Used vehicle sales are expected to increase between 20% and 30% in the last week of February as tax refund season begins, and sales are expected to remain elevated through mid-April, an economist said.
In a fourth-quarter conference call on the Manheim Used Vehicle Value Index, Jonathan Smoke, chief economist of Cox Automotive, provided guidance on car sales during the tax refund season. Meanwhile, Zohaib Rahim, manager of economic and industry insights for Cox Automotive, discussed used vehicle prices for December and other market trends.
Used vehicle prices rose 1.5% in December, from November, Rahim said. This led the Manheim Used Vehicle Value Index to rise 2.5% in December, from the same month in 2018.
Smoke said tax refund season is expected to have fewer surprises in 2020. Over the past two years, the IRS distributed almost 50% of refunds by the ninth week of the year, which would be the last week of February. Peak demand usually ended by the 16th week of the year, or mid-April, which is when about 90% of tax refunds have been distributed. Sales have increased the most for more affordable vehicles, such as compact and mid-size vehicles.
Smoke expects the values to be more normal in 2020 compared to previous years, with the used vehicle value index rising 1.5%. Some risks to the estimate include an economic downturn or new tariffs on automobiles or parts. Rahim said new vehicle prices reach a peak in December, and used vehicle prices typically come to a peak in March and April as sales rise during tax refund season. In recent years, used vehicle prices also have risen in the summer.
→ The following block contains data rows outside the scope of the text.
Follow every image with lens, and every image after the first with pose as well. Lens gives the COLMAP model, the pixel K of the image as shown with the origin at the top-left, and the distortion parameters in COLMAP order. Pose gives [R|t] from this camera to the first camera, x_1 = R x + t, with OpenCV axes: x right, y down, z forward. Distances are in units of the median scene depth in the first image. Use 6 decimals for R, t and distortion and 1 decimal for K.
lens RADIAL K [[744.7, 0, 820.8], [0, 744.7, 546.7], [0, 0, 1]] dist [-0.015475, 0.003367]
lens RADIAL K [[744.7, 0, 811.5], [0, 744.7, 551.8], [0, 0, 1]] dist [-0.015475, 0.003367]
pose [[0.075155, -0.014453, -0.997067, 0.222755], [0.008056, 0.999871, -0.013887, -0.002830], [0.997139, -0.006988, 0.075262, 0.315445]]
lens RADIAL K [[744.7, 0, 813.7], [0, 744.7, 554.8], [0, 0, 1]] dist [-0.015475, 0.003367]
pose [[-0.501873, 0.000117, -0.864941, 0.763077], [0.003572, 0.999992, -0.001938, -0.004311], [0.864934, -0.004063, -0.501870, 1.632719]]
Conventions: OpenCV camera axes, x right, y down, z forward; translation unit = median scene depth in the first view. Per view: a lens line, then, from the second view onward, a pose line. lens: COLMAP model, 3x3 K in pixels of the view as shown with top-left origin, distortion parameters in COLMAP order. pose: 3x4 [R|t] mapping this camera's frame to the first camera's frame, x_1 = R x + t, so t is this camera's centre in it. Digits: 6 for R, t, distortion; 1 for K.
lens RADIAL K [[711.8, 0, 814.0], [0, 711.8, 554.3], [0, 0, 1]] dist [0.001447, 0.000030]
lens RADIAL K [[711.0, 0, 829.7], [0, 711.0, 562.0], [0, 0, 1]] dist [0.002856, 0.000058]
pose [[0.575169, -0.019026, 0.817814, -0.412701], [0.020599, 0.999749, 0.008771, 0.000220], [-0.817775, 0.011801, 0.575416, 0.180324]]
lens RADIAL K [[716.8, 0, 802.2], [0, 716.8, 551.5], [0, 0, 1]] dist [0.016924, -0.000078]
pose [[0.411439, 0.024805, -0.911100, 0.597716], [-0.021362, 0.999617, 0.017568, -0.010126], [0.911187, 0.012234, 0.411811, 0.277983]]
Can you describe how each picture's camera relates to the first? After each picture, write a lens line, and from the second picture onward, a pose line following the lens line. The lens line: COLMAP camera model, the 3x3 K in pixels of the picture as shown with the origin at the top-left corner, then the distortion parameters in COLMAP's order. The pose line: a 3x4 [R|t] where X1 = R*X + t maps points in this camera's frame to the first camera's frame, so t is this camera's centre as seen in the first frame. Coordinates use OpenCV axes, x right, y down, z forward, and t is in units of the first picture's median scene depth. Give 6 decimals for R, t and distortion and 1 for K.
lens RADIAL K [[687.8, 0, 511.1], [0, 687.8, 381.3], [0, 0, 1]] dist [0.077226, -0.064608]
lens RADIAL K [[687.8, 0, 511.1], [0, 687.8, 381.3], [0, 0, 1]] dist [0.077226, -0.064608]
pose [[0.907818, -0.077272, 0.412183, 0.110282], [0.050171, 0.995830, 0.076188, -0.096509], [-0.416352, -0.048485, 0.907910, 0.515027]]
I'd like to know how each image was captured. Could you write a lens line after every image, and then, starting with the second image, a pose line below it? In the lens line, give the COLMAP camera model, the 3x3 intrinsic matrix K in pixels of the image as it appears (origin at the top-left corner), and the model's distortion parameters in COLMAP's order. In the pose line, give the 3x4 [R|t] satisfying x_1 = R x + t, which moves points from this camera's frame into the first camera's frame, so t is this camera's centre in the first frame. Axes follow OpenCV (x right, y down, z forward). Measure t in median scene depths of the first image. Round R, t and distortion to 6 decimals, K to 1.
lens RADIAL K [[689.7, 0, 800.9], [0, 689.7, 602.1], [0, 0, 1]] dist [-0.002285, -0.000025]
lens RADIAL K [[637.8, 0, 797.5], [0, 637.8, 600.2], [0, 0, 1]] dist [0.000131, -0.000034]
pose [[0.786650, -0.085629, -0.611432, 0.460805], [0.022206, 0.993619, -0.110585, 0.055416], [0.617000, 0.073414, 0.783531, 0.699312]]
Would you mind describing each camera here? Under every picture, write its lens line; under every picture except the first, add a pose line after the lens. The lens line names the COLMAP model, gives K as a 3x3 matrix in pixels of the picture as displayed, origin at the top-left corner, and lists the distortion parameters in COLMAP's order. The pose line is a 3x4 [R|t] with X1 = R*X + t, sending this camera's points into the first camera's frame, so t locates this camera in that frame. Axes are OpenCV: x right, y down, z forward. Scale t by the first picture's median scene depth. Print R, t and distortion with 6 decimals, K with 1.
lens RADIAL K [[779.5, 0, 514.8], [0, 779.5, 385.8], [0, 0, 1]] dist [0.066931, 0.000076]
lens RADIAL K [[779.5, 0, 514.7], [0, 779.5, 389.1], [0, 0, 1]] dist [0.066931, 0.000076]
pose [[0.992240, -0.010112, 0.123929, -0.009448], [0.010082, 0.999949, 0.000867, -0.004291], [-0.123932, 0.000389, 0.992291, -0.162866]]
Used vehicle prices typically rise on average of about 2% annually as a result of an increase in new vehicle prices, Rahim said. Cars comprise the largest share of vehicles sold in the used car market. Demand remains strong but supply has been falling. Meanwhile, SUVs comprise the largest share of vehicles sold in the new car market. Smoke expects the supply of used cars to continue to fall as SUV sales continue to dominate the new car market.
Retail sales of used vehicles, which represent used car dealer sales, are expected to rise to 20.3 million vehicles in 2020, from 20 million in 2019. In the second quarter of fiscal 2020, which ended Oct. 31, Bentonville-based America’s Car-Mart reported vehicle sales rose 8.7% to 13,763 vehicles, from the same period in the previous year. Earnings for the buy here, pay here used car dealer rose 23.1% to $13.88 million. Revenue increased by 13.8% to $190.31 million.
Smoke said the growth in used vehicle sales in 2020 is most likely to come from 5- to 8-year-old vehicles, compared to recent years in which the growth could be attributed to vehicles that are up to 4 years old. Total used vehicle sales are expected to decline to 39.4 million vehicles in 2020, from 39.6 million in 2019, according to Cox Automotive.
Three-year-old vehicles comprise the largest share of vehicles sold at auction at Manheim, Smoke said. Values have been stable for 1-year-old vehicles, which comprise rental or program vehicles. In December, the average price for rental vehicles sold at auction rose 3.5%, from the same month in 2018. The price increased by 1.5% in December, from November. Average mileage for the vehicles rose 6% to 51,395 in December, from the same month in 2018. The December mileage was up 5% from November. The condition of rental vehicles sold continues to improve, Rahim said.
Vehicles that are coming off lease hit a peak in 2019 at 4.1 million vehicles, and the same number of vehicles is expected to come off lease in 2020.
“We are at high tide,” Smoke said. “The high tide in off-lease units will continue to fuel strong sales of higher-priced gently used vehicles. However, as higher incentives and heavier discounting of brand new units is likely, pressure will keep used prices in check.”
Cox Automotive’s Dealer Sentiment Index for the fourth quarter shows that the market is mostly unchanged from the third quarter and remains negative with an index score of 47. The one-point decrease from the third-quarter score of 48 was not statistically significant.
The fourth-quarter score increased three points, from the same period in 2018. The index has been more positive for franchise dealers than it has been for independents, but the gap has become narrower. The index score for franchise dealers fell five points to 51 in the fourth quarter, from the third quarter. The score for independent dealers was flat at 46. The decline in the score for franchise dealers can be attributed to a decrease in used vehicle sales from the previous quarter. The new vehicle market is stable for franchise dealers, down one point from the third quarter and remains positive at 56.
Views for the future were similar among franchise and independent dealers, with index values of 54 and 51, respectively. The rise in the score for independent dealers likely is a result of improved used vehicle inventory and rising profits. Factors negatively impacting business for all dealers were consistent in the fourth quarter, with market conditions at the top. Competition was second, followed by credit availability for consumers and limited inventory. The economy was No. 5.